58. A bi-specific binding molecule comprising the antigen-binding portion of one or two distinct anti-CD40 antibodies according to claim 43.

59. A method for treating cancer in a patient,

treating an immune disorder in a patient in need thereof, or

enhancing immune activity in a patient in need thereof,

comprising administering to said patient a therapeutically effective amount of the anti-CD40 antibody or antigen-binding portion of claim 43.

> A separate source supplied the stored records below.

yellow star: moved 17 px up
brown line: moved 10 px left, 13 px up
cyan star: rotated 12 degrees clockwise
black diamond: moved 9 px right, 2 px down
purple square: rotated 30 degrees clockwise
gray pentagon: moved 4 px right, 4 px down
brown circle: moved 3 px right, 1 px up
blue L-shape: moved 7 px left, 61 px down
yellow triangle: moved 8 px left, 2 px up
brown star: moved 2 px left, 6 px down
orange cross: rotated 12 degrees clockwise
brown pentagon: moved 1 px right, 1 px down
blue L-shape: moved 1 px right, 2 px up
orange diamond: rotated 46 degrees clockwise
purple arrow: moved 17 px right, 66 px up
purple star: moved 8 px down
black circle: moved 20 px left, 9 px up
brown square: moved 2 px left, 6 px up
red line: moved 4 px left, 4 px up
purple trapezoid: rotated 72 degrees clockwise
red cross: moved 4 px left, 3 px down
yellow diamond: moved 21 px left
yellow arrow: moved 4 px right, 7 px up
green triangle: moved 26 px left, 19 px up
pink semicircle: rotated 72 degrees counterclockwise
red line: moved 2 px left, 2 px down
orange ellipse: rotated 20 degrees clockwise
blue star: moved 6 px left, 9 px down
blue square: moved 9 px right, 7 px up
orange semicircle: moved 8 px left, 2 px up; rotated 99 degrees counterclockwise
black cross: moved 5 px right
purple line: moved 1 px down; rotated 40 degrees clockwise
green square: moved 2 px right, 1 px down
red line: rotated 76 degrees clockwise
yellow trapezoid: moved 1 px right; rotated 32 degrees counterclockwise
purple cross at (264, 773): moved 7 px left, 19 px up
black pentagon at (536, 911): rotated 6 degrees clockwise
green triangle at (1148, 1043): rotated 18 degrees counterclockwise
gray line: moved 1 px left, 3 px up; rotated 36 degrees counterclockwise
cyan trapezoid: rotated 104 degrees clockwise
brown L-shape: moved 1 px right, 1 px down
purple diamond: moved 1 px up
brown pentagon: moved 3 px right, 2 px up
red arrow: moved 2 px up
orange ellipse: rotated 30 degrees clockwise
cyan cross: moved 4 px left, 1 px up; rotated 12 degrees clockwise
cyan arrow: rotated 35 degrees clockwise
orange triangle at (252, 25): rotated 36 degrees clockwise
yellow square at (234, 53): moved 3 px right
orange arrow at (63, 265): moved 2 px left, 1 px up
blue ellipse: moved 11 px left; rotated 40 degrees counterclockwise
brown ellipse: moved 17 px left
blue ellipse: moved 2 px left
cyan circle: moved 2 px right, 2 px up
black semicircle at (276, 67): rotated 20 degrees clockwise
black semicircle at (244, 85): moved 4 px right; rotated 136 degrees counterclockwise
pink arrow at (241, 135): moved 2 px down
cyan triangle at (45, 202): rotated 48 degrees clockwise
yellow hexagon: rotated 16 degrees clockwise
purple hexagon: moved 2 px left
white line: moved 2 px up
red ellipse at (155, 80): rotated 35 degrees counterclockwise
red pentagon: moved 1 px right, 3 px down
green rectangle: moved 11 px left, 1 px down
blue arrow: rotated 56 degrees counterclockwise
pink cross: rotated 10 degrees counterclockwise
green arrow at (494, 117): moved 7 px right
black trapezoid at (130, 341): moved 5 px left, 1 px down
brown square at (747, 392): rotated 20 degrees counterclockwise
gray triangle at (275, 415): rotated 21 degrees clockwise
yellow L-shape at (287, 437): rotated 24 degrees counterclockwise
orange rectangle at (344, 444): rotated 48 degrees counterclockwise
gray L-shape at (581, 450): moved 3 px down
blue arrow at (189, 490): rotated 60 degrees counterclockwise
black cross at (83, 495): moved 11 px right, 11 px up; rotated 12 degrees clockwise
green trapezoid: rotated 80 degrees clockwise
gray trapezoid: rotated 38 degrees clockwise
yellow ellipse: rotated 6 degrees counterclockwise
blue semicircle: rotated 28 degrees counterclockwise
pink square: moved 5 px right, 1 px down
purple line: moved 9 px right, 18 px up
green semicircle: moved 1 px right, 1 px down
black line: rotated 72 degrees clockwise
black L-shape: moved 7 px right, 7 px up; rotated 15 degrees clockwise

60. A method for treating cancer in a patient,

treating an immune disorder in a patient in need thereof, or

enhancing immune activity in a patient in need thereof,

comprising administering to said patient a therapeutically effective amount of the composition of claim 48.

61. The method of claim 60, wherein the cancer is melanoma, head and neck cancer, esophageal cancer, non-small cell lung cancer, breast cancer, ovarian cancer, pancreatic cancer, urothelial carcinoma, renal cancer, colon cancer, prostate cancer, epithelial cancer, mesothelioma, sarcoma, non-Hodgkin's lymphoma, B cell lymphoma, diffuse large B cell lymphoma, follicular lymphoma, chronic lymphocytic leukemia, or multiple myeloma.

62. The method of claim 60, further comprising administering to the patient an immunostimulatory agent, a vaccine, a chemotherapeutic agent, an anti-neoplastic agent, an anti-angiogenic agent, a tyrosine kinase inhibitor, or radiation therapy.